=== Task details ===
Line by line, print the records exactly as they are, dropping the pictures.

=== Records to use ===
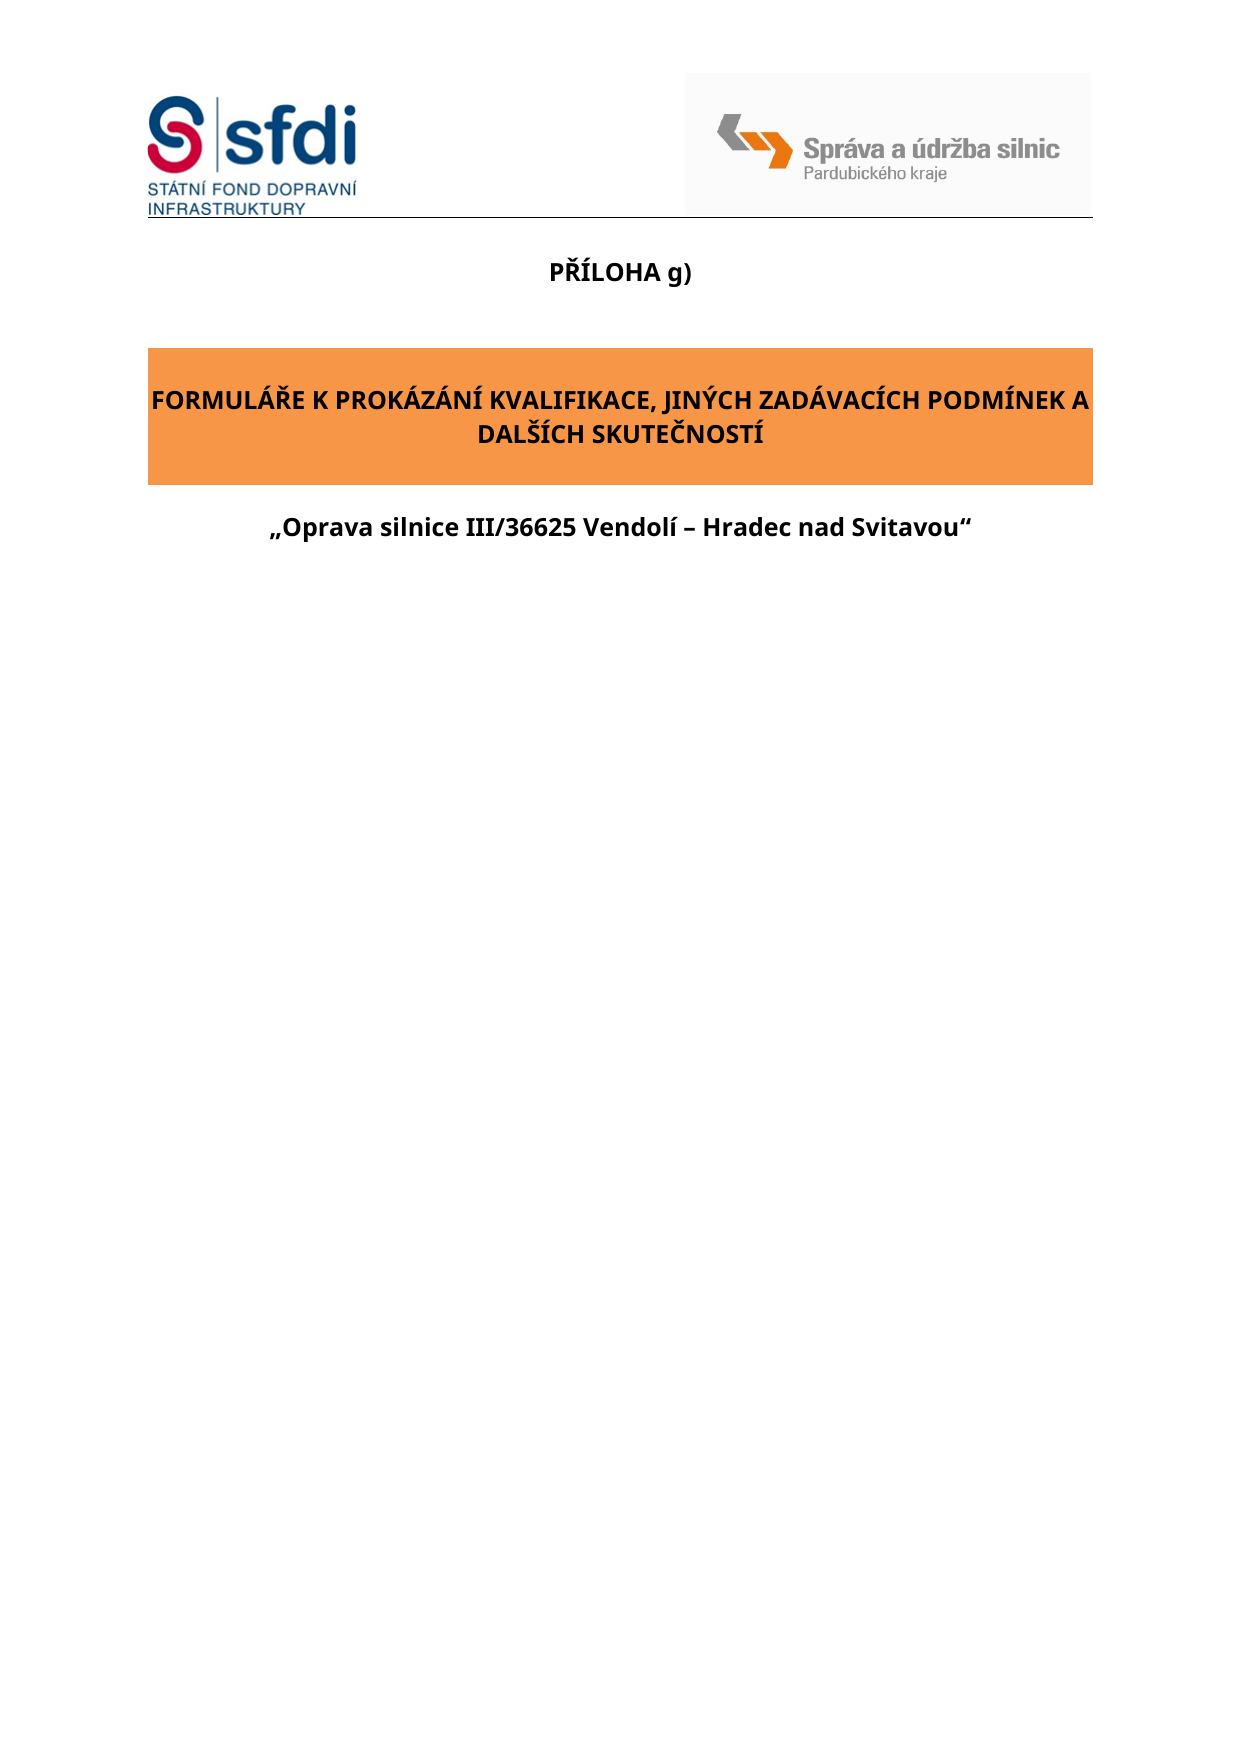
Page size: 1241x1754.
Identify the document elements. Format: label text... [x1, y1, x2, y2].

text PŘÍLOHA g) [148, 254, 1093, 289]
text „Oprava silnice III/36625 Vendolí – Hradec nad Svitavou“ [148, 510, 1093, 544]
picture [685, 73, 1092, 215]
picture [147, 94, 357, 215]
text formuláře k prokázání kvalifikace, jiných zadávacích podmínek a dalších SKUTEČNOSTÍ [148, 382, 1093, 451]
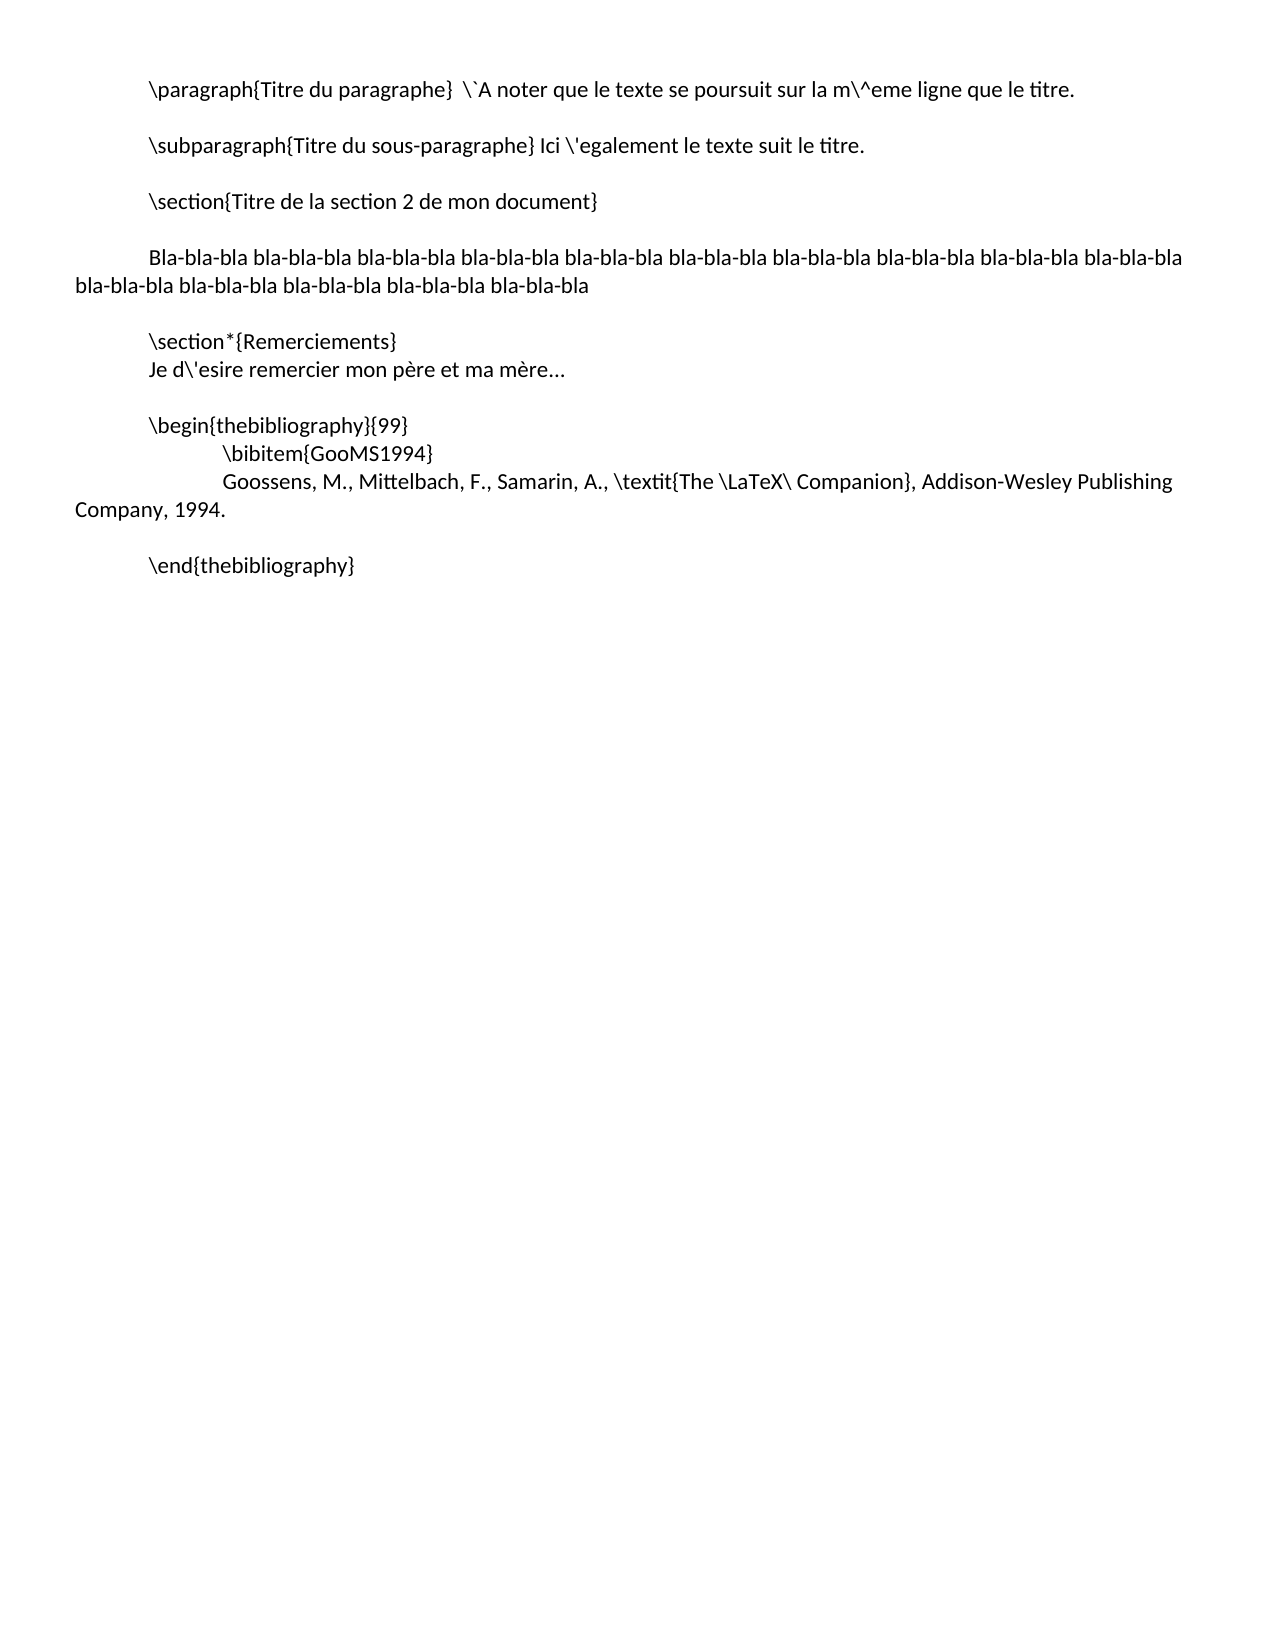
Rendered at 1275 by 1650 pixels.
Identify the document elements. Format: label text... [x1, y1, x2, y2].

text \section{Titre de la section 2 de mon document} [75, 187, 1200, 215]
text \subparagraph{Titre du sous-paragraphe} Ici \'egalement le texte suit le titre. [75, 131, 1200, 159]
text \begin{thebibliography}{99} [75, 411, 1200, 439]
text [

=== Answer section ===
Page size: 1241x1754.
Identify the document elements. Format: label text... [x1, y1, x2, y2].

text PŘÍLOHA g) [148, 254, 1093, 289]
text „Oprava silnice III/36625 Vendolí – Hradec nad Svitavou“ [148, 510, 1093, 544]
picture [685, 73, 1092, 215]
picture [147, 94, 357, 215]
text formuláře k prokázání kvalifikace, jiných zadávacích podmínek a dalších SKUTEČNOSTÍ [148, 382, 1093, 451]
Rendered at 1275 by 1650 pixels.
Identify the document elements. Format: label text... [x1, y1, x2, y2].

text \section{Titre de la section 2 de mon document} [75, 187, 1200, 215]
text \subparagraph{Titre du sous-paragraphe} Ici \'egalement le texte suit le titre. [75, 131, 1200, 159]
text \begin{thebibliography}{99} [75, 411, 1200, 439]
text [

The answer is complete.